Involuntary Emotional Abuse Causes Victims

Healthy Sense of Self’s mission is to reduce child abuse by making parents aware of what can go wrong when they are too self-absorbed. The reasons why a child, a person, would be physically abused may seem very different from those of emotional abuse but the big why’s for this destructive parental behavior may be more similar than you would expect:  a lack of Sense of Self in the person who commits the abuse. Of course this too, has been the result of the caregiver’s own parents’ lack of presence to themselves, a dependency on the outcome of achievements and rage when they are unable to get things their way. Reason to break that chain!

No ill will…
Fortunately, there are already many people creating awareness for physical abuse. HySoS would like to draw attention to verbal and emotional abuse as it leaves scars on a person’s psyche for uncountable years after the fact, if not for a life time and can ruin that person’s potential. More often than not the problem is not that there is ill will or purposeful damaging behavior but many parents are ignorant about this subject. It happens because parents are still caught up in their stories and unfinished business with their own parents.

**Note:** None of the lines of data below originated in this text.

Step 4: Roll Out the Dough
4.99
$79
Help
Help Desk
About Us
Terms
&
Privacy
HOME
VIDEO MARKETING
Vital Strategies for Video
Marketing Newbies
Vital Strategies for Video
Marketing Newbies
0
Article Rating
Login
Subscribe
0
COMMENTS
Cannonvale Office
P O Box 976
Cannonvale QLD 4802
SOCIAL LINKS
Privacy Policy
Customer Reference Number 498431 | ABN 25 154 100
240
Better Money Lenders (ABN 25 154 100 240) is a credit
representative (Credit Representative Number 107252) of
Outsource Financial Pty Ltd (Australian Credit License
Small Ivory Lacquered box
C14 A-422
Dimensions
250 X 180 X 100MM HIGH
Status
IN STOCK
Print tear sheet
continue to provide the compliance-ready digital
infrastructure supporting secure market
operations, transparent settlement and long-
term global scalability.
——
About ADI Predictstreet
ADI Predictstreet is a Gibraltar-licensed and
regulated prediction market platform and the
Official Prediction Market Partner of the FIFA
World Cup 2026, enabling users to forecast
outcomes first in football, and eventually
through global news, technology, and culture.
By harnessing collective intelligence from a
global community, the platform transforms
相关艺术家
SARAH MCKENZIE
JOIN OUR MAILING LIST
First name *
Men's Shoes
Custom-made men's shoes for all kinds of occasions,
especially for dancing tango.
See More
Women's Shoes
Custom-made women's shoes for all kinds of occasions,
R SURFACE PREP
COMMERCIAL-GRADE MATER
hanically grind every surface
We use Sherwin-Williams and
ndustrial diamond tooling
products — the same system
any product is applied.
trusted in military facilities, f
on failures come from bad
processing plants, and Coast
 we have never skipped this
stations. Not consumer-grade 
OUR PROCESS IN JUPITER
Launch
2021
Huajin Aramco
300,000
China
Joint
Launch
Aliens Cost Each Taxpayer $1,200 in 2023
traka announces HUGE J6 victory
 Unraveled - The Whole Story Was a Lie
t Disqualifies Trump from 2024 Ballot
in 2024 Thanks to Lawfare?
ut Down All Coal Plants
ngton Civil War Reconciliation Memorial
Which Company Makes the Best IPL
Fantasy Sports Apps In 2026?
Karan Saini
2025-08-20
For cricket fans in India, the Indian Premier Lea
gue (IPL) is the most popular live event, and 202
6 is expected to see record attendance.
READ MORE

Ignorance and lack of awareness
This no longer is an excuse. There already has been put a stop to physical abuse: it is no longer legal and children are being offered telephone numbers to call in case they feel they are subject to abuse. For depriving children of the opportunity to develop a sense of themselves, instead of a sense of their caregiver, things are not so clear cut.  And as said, there often is no ill will involved, but mainly lack of coping abilities, and therefore it is, at this point, not our intention to accuse or blame anybody. In general, we assume that most parents do the very best they can to give their child or children even more of what is good than they had been receiving themselves.

Being totally honest?
Having been on the receiving end of involuntary emotional abuse myself, I know it is hard to even point an accusing finger in the direction of your parents, especially when you have been made dependent on their approval. But what I can do here is create awareness of what we are doing, what we are saying, how we say it and especially what we are showing to our children: are they as important to us as we agree to state, based on “how it should be?” Are we ready to take inventory of ourselves as a parent and a person and be totally honest with ourselves?

What you can do now
And that is just the beginning….but for your child it changes everything. You were once a child- now you are a grown up. You took in what was said to you and you still live it- your child now is a child and will once be like you. There is one thing though, that you can do for your child at this very moment and that will make the difference for them between getting a better life instead of continuing to struggle with the same issues you are struggling with. That one thing is: “truly see him (or her)!”

Breaking the chain of dependency on approval and enabling your child to become their own person is a gift for life to the persons who, in the end, matter most.